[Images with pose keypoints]
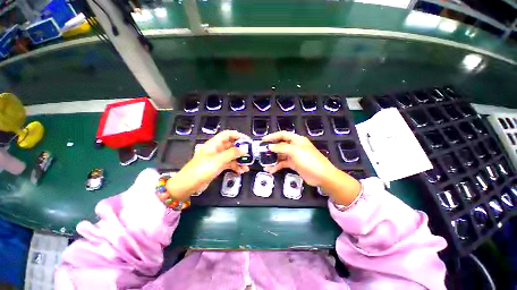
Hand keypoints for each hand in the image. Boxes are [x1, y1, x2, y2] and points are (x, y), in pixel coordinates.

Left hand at [166, 130, 249, 199]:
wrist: (189, 184)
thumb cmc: (202, 169)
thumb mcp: (219, 160)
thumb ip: (233, 153)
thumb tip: (245, 148)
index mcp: (214, 143)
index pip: (227, 134)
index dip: (238, 135)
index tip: (247, 141)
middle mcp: (216, 149)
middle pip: (231, 145)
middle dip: (241, 150)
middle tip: (250, 154)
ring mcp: (217, 158)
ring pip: (231, 156)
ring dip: (239, 160)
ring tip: (247, 165)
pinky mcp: (218, 166)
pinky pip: (229, 164)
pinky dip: (235, 166)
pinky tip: (241, 171)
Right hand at [262, 131, 360, 205]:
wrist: (321, 175)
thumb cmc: (308, 160)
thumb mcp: (294, 151)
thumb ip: (281, 148)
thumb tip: (269, 147)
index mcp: (296, 140)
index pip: (282, 135)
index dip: (272, 136)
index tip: (263, 140)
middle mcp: (294, 146)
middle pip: (280, 145)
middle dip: (271, 149)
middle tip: (261, 152)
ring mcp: (294, 156)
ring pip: (280, 155)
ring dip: (272, 159)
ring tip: (264, 163)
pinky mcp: (294, 164)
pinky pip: (283, 164)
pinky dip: (276, 166)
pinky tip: (270, 170)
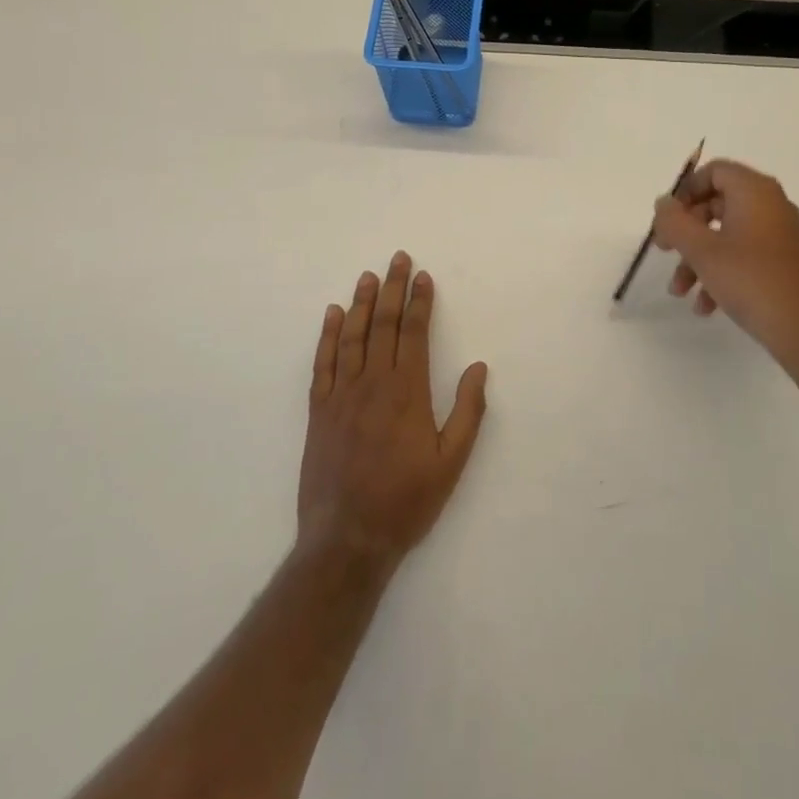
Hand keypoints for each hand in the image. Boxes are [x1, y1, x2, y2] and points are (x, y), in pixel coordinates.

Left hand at [297, 252, 488, 569]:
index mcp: (407, 392)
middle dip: (393, 289)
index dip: (419, 302)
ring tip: (368, 276)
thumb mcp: (451, 462)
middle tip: (398, 259)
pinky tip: (334, 315)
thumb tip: (478, 368)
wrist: (347, 540)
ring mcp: (342, 395)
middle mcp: (373, 383)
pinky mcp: (320, 411)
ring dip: (362, 303)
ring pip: (353, 337)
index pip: (413, 333)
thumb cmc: (406, 502)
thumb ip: (467, 412)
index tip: (423, 276)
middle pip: (384, 325)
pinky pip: (323, 363)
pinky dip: (328, 336)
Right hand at [651, 160, 798, 380]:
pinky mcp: (786, 263)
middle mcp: (771, 206)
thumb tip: (664, 203)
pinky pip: (745, 256)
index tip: (667, 219)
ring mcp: (781, 235)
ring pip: (727, 235)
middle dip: (686, 231)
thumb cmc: (751, 281)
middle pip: (717, 204)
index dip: (685, 191)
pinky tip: (707, 307)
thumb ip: (675, 222)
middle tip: (665, 252)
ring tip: (680, 292)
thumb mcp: (702, 251)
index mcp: (755, 192)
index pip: (714, 171)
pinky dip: (722, 273)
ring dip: (698, 259)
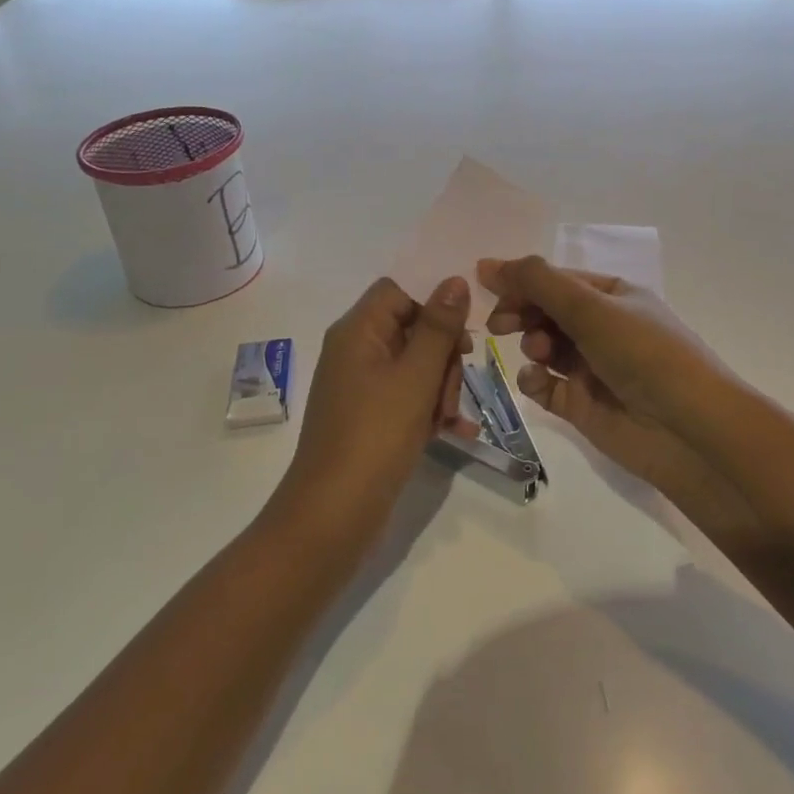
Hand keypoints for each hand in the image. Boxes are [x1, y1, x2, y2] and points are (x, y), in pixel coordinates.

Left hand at [269, 277, 474, 548]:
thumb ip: (439, 327)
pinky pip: (407, 396)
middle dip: (442, 357)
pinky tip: (453, 432)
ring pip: (415, 365)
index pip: (398, 291)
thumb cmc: (376, 435)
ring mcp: (360, 386)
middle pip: (411, 328)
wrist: (333, 514)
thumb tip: (454, 280)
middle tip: (451, 391)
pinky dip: (428, 409)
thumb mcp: (416, 376)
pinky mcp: (368, 416)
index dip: (432, 307)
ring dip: (440, 387)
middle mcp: (354, 351)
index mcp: (357, 331)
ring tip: (447, 421)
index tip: (460, 337)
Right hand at [478, 257, 755, 536]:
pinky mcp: (583, 406)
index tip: (482, 282)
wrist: (689, 430)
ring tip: (538, 353)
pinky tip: (536, 382)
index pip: (556, 280)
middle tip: (500, 324)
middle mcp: (603, 328)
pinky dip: (535, 381)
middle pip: (547, 312)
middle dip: (522, 312)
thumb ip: (538, 283)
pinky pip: (546, 386)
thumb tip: (488, 263)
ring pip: (544, 348)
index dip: (521, 279)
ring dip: (532, 344)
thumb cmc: (644, 354)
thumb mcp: (592, 308)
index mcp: (613, 295)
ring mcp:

* [Exercise goal] Leave out the pictures and output the rest of the records exactly.

* [Output]
Hand keypoints for each hand in the image. Boxes are [x1, y1, x2, y2] and points are (x, y), in pixel coordinates.

Left hand at [166, 130, 249, 199]:
wrist: (189, 184)
thumb cmc: (202, 169)
thumb mcp: (219, 160)
thumb ip: (233, 153)
thumb tip: (245, 148)
index mcp: (214, 143)
index pip: (227, 134)
index dip: (238, 135)
index tip: (247, 141)
middle mcp: (216, 149)
middle pip: (231, 145)
middle dip: (241, 150)
middle tip: (250, 154)
ring mcp: (217, 158)
ring pip: (231, 156)
ring dip: (239, 160)
ring tip: (247, 165)
pinky mcp: (218, 166)
pinky pip: (229, 164)
pinky dip: (235, 166)
pinky tip: (241, 171)
Right hand at [262, 131, 360, 205]:
wrist: (321, 175)
thumb cmc: (308, 160)
thumb mcp: (294, 151)
thumb ip: (281, 148)
thumb tip: (269, 147)
index mcp: (296, 140)
index pip: (282, 135)
index dip: (272, 136)
index tip: (263, 140)
middle mcp: (294, 146)
middle pip: (280, 145)
middle dip: (271, 149)
middle tip: (261, 152)
ring mcp: (294, 156)
ring pip: (280, 155)
ring dip: (272, 159)
ring tip: (264, 163)
pinky mcp: (294, 164)
pinky pip: (283, 164)
pinky dip: (276, 166)
pinky tip: (270, 170)
Hand keypoints for each hand in the image. Boxes are [x1, y1, x2, y2] and points are (x, y), in pixel coordinates.

Left hand at [297, 252, 488, 569]:
index mcp: (407, 392)
middle dip: (393, 289)
index dip: (419, 302)
ring tip: (368, 276)
thumb mcp: (451, 462)
middle tip: (398, 259)
pinky tip: (334, 315)
thumb tip: (478, 368)
wrist: (347, 540)
ring mcp: (342, 395)
middle mcp: (373, 383)
pinky mcp: (320, 411)
ring dip: (362, 303)
ring pip: (353, 337)
index pip: (413, 333)
thumb cmc: (406, 502)
thumb ip: (467, 412)
index tip: (423, 276)
middle pip: (384, 325)
pinky pip: (323, 363)
pinky dip: (328, 336)
Right hand at [651, 160, 798, 380]:
pinky mcp: (786, 263)
middle mcp: (771, 206)
thumb tip: (664, 203)
pinky pip: (745, 256)
index tip: (667, 219)
ring mcp: (781, 235)
ring pip: (727, 235)
middle dip: (686, 231)
thumb cmc: (751, 281)
middle pip: (717, 204)
index dip: (685, 191)
pinky tip: (707, 307)
thumb ip: (675, 222)
middle tip: (665, 252)
ring tip: (680, 292)
thumb mcp: (702, 251)
index mcp: (755, 192)
index pip: (714, 171)
pinky dip: (722, 273)
ring dip: (698, 259)
Hand keypoints for each hand in the image. Boxes are [x1, y1, x2, y2] and points are (x, y), in pixel coordinates.

Left hand at [269, 277, 474, 548]:
thumb ip: (439, 327)
pinky pip: (407, 396)
middle dip: (442, 357)
pinky tip: (453, 432)
ring pip: (415, 365)
index pip: (398, 291)
thumb cmc: (376, 435)
ring mcp: (360, 386)
middle pip: (411, 328)
wrist: (333, 514)
thumb tip: (454, 280)
middle tip: (451, 391)
pinky dip: (428, 409)
thumb mcp: (416, 376)
pinky mcp: (368, 416)
index dip: (432, 307)
ring dip: (440, 387)
middle mcp: (354, 351)
index mcp: (357, 331)
ring tip: (447, 421)
index tip: (460, 337)
Right hand at [478, 257, 755, 536]:
pinky mcp: (583, 406)
index tip: (482, 282)
wrist: (689, 430)
ring tip: (538, 353)
pinky tip: (536, 382)
index pip: (556, 280)
middle tip: (500, 324)
middle mcp: (603, 328)
pinky dip: (535, 381)
middle pip: (547, 312)
middle dip: (522, 312)
thumb ip: (538, 283)
pinky pip: (546, 386)
thumb tip: (488, 263)
ring pip: (544, 348)
index dip: (521, 279)
ring dip: (532, 344)
thumb cmc: (644, 354)
thumb mcp: (592, 308)
index mcp: (613, 295)
ring mcp:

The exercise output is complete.